ASSIGNMENT >> In the entries below, which lines run from the one containing "nose: (661, 795)" to the one containing "right eye: (554, 394)"? Copy exactly those lines, ends included, and no others.

SUPPLIED RECORDS >>
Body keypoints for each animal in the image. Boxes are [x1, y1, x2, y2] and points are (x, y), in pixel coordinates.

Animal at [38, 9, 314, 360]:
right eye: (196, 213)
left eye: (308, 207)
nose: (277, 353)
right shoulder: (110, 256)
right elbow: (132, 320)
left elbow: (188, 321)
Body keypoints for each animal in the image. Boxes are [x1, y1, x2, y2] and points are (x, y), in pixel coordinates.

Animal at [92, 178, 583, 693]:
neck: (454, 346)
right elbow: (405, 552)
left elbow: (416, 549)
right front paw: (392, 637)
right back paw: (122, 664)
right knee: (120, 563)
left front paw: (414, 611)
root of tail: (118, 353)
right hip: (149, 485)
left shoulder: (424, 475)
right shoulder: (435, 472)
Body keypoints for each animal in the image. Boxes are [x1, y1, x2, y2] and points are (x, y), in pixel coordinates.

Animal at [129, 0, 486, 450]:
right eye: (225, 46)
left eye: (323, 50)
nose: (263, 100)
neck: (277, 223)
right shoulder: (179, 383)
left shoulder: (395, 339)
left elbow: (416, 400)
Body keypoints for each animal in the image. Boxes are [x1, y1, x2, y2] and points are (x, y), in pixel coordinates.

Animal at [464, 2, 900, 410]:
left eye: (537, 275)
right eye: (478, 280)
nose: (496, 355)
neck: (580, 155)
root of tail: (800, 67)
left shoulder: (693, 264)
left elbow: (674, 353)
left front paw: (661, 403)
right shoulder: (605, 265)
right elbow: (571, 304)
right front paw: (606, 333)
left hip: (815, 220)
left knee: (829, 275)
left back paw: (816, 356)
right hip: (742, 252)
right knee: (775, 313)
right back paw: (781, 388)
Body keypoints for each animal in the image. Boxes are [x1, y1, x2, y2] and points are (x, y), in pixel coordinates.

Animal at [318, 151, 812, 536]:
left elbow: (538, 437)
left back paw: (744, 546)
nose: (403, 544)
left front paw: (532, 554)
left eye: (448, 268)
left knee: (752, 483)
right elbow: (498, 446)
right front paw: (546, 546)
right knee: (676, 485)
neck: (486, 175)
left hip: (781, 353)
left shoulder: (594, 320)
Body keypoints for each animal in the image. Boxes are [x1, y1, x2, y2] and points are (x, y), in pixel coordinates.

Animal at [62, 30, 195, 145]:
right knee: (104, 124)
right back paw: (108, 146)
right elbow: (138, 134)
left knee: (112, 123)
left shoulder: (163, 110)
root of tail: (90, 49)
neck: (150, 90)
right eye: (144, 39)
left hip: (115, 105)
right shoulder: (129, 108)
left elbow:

==

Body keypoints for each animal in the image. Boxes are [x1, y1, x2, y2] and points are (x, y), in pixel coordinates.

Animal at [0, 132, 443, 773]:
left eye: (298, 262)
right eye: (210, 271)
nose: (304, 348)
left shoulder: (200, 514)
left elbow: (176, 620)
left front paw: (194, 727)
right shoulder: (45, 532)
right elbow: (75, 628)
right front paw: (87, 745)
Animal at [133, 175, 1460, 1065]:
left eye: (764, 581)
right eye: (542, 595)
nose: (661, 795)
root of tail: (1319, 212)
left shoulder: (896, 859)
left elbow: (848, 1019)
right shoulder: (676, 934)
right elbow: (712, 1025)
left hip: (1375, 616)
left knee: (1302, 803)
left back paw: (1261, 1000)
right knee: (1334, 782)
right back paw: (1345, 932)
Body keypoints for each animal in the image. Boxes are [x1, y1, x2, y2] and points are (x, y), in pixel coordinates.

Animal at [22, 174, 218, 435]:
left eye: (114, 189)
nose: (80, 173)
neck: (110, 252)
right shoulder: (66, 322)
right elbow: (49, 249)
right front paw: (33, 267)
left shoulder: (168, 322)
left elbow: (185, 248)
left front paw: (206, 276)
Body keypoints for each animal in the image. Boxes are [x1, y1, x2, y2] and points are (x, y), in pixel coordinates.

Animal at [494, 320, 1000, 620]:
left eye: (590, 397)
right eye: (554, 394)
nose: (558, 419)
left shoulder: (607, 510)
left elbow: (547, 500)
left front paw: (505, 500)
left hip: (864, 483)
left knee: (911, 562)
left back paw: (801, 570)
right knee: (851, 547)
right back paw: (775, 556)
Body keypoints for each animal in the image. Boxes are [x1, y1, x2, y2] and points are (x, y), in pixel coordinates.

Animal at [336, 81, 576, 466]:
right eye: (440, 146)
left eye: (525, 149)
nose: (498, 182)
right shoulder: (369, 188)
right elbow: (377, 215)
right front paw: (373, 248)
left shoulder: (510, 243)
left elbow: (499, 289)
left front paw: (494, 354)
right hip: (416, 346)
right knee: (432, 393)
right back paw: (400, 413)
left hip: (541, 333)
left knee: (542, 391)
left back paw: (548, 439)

EXPECTED OUTPUT >>
nose: (661, 795)
root of tail: (1319, 212)
left shoulder: (896, 859)
left elbow: (848, 1019)
right shoulder: (676, 934)
right elbow: (712, 1025)
left hip: (1375, 616)
left knee: (1302, 803)
left back paw: (1261, 1000)
right knee: (1334, 782)
right back paw: (1345, 932)
Body keypoints for each animal in the image. Boxes are [x1, y1, x2, y2] and points are (x, y), in pixel coordinates.

Animal at [22, 174, 218, 435]:
left eye: (114, 189)
nose: (80, 173)
neck: (110, 252)
right shoulder: (66, 322)
right elbow: (49, 249)
right front paw: (33, 267)
left shoulder: (168, 322)
left elbow: (185, 248)
left front paw: (206, 276)
Body keypoints for each animal in the image. Boxes are [x1, y1, x2, y2] and points are (x, y), in pixel coordinates.

Animal at [494, 320, 1000, 620]:
left eye: (590, 397)
right eye: (554, 394)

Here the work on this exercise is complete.